*** Opening INPUT MATERIAL ***
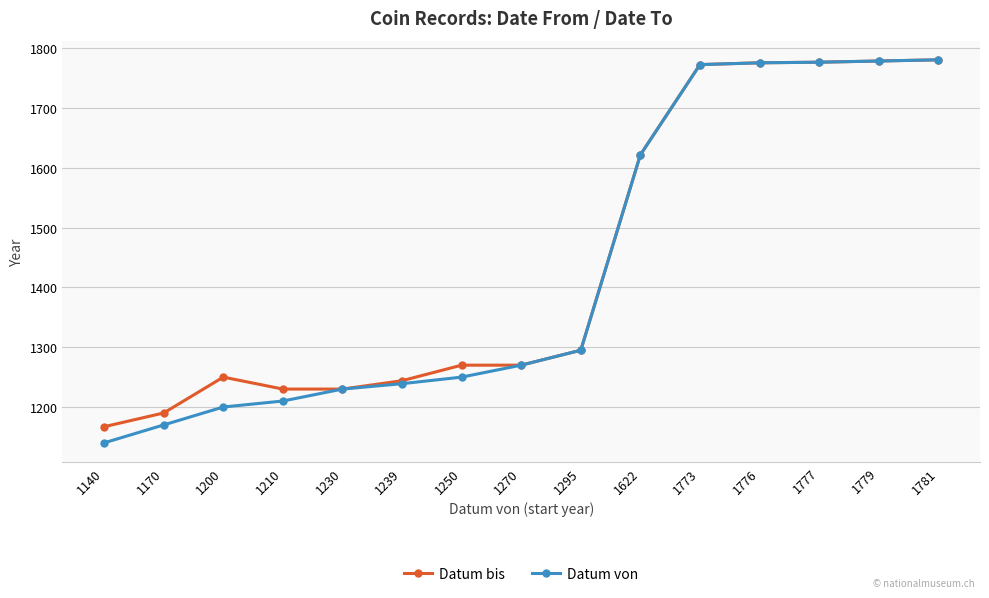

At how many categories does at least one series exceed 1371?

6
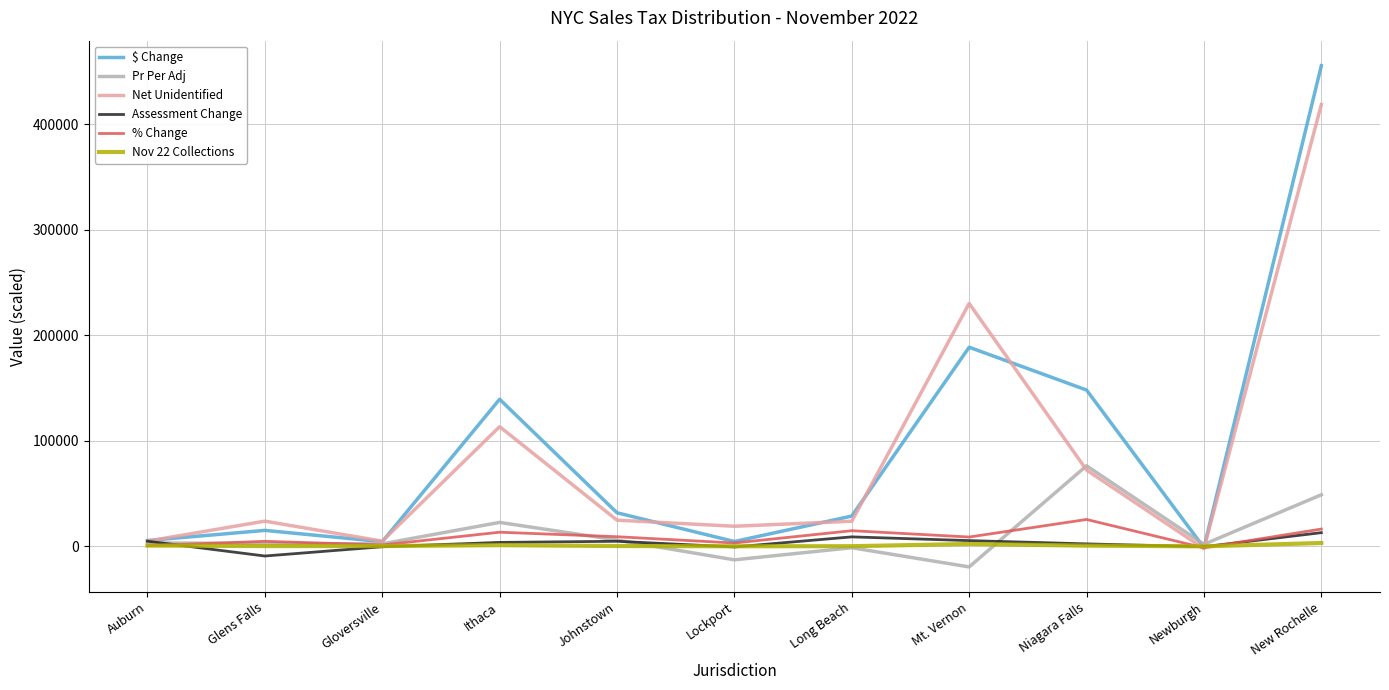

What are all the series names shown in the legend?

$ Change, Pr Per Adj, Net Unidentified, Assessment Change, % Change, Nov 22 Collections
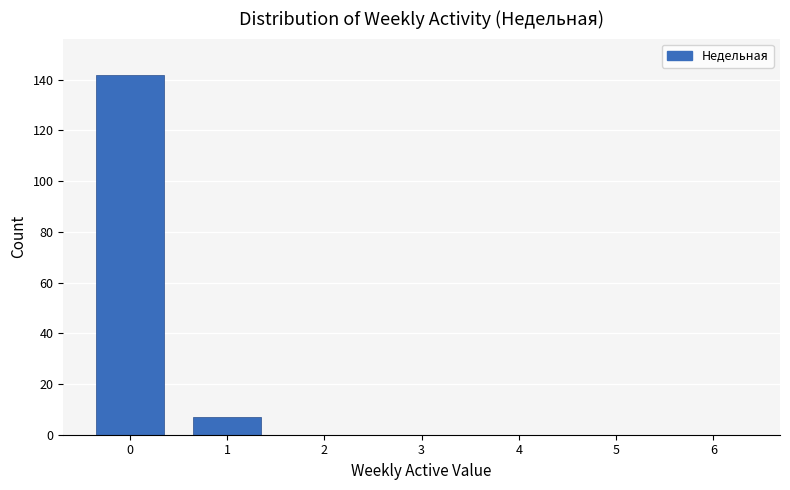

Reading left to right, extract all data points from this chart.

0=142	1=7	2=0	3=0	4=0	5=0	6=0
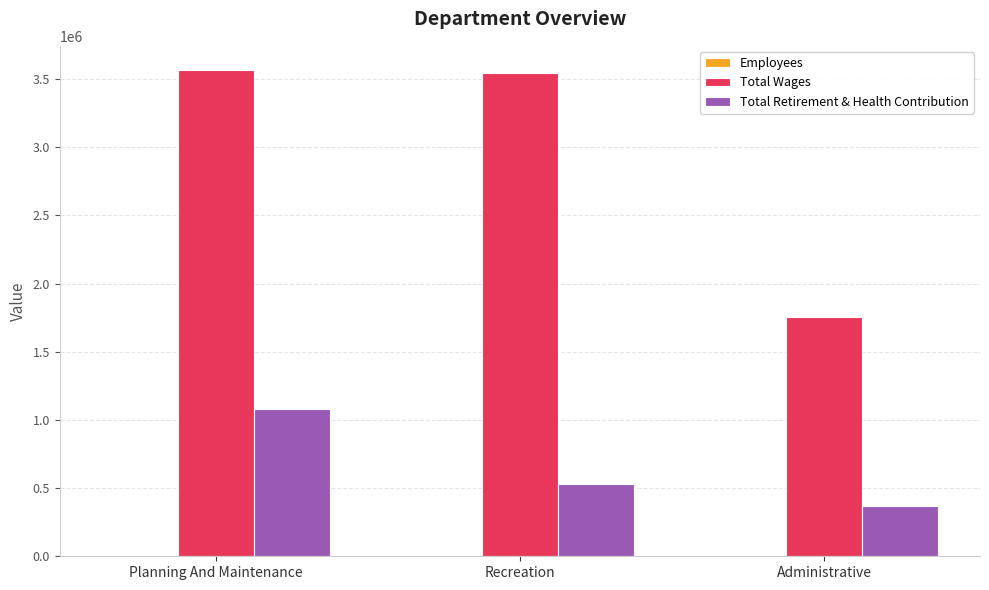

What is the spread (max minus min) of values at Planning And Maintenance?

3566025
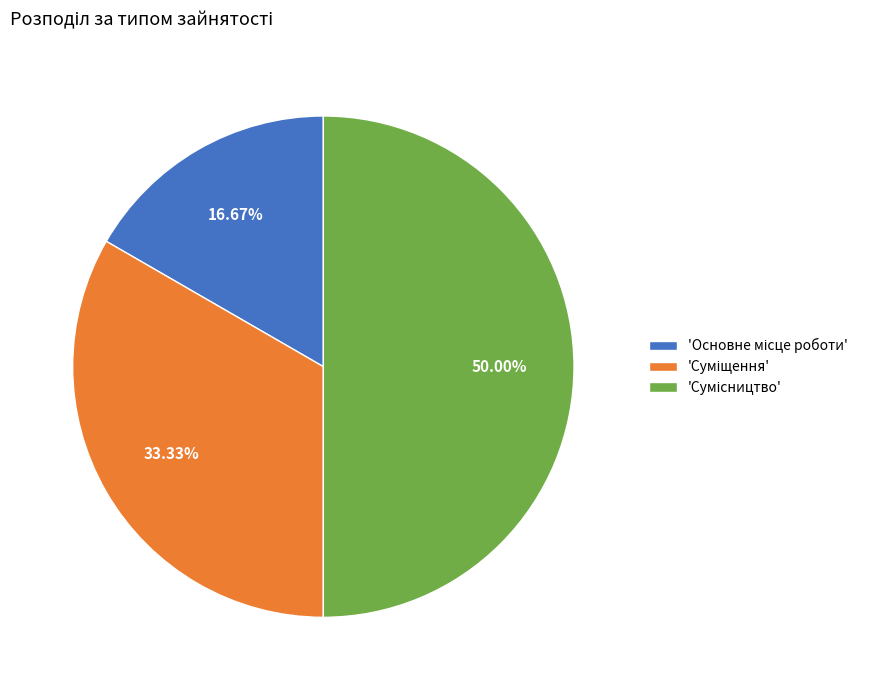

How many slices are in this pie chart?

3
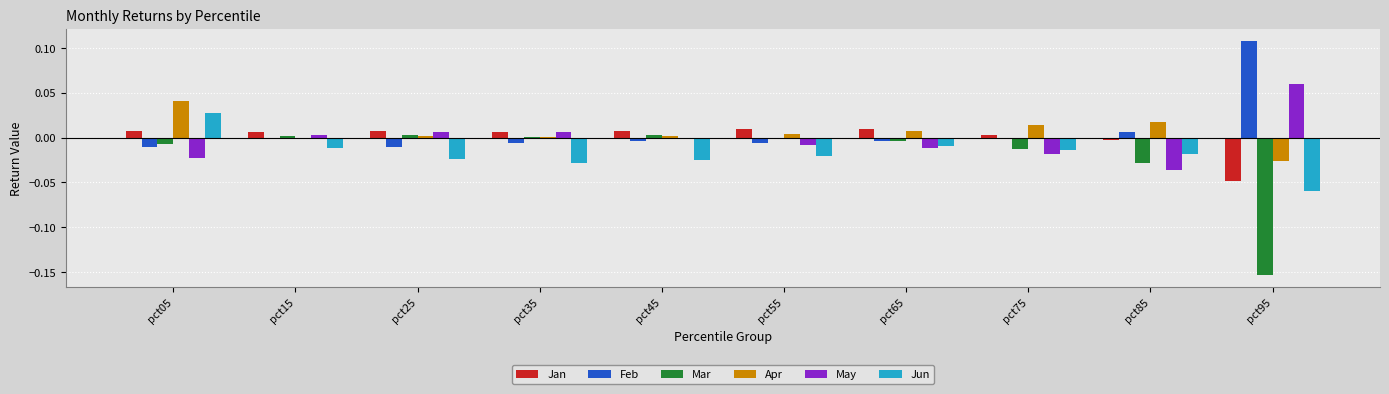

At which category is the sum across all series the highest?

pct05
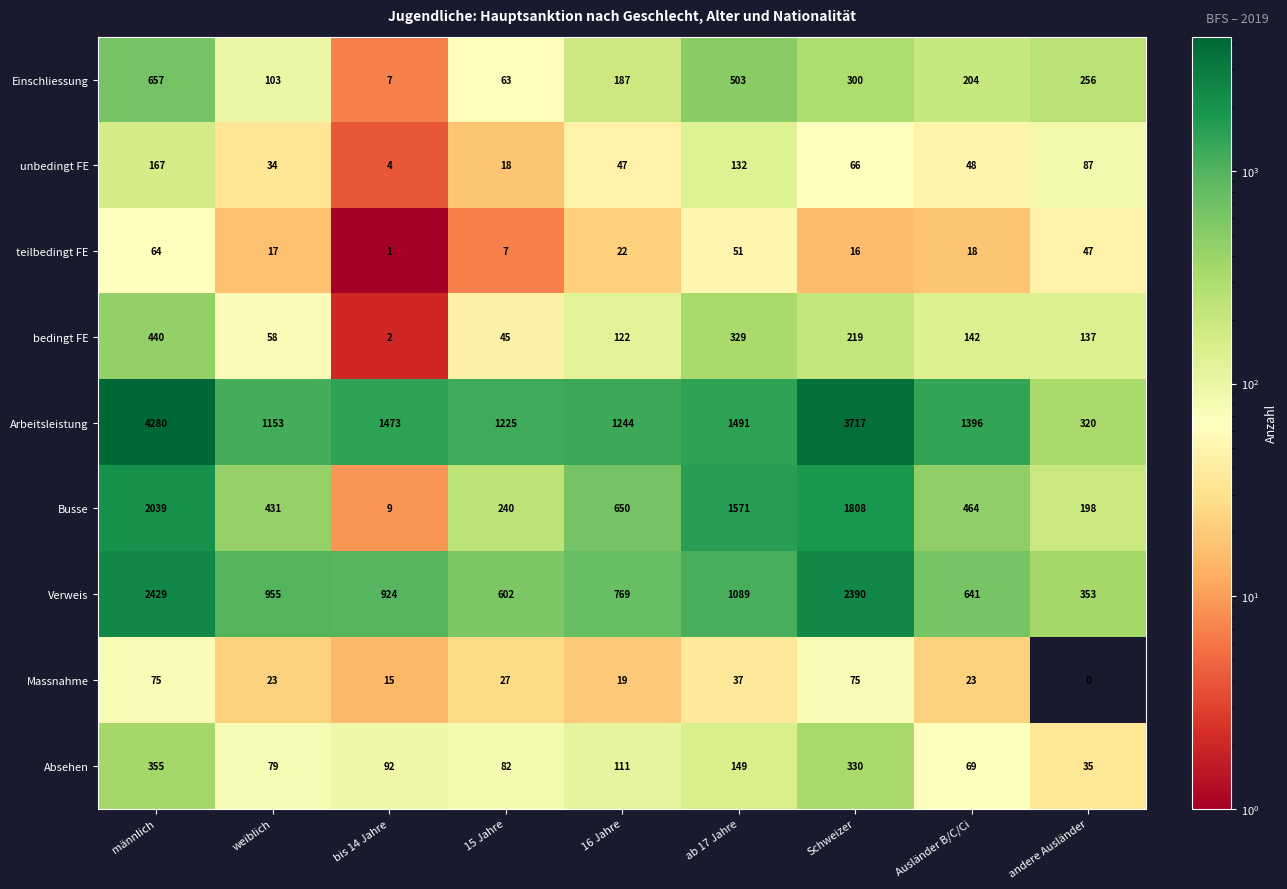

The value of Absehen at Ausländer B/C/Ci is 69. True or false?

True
*** Closing INPUT MATERIAL ***
Please quote all of the data above word for word, leaving out the pictures.

At how many categories does at least one series exceed 1371?

6

What are all the series names shown in the legend?

$ Change, Pr Per Adj, Net Unidentified, Assessment Change, % Change, Nov 22 Collections

Reading left to right, extract all data points from this chart.

0=142	1=7	2=0	3=0	4=0	5=0	6=0

What is the spread (max minus min) of values at Planning And Maintenance?

3566025

How many slices are in this pie chart?

3

At which category is the sum across all series the highest?

pct05

The value of Absehen at Ausländer B/C/Ci is 69. True or false?

True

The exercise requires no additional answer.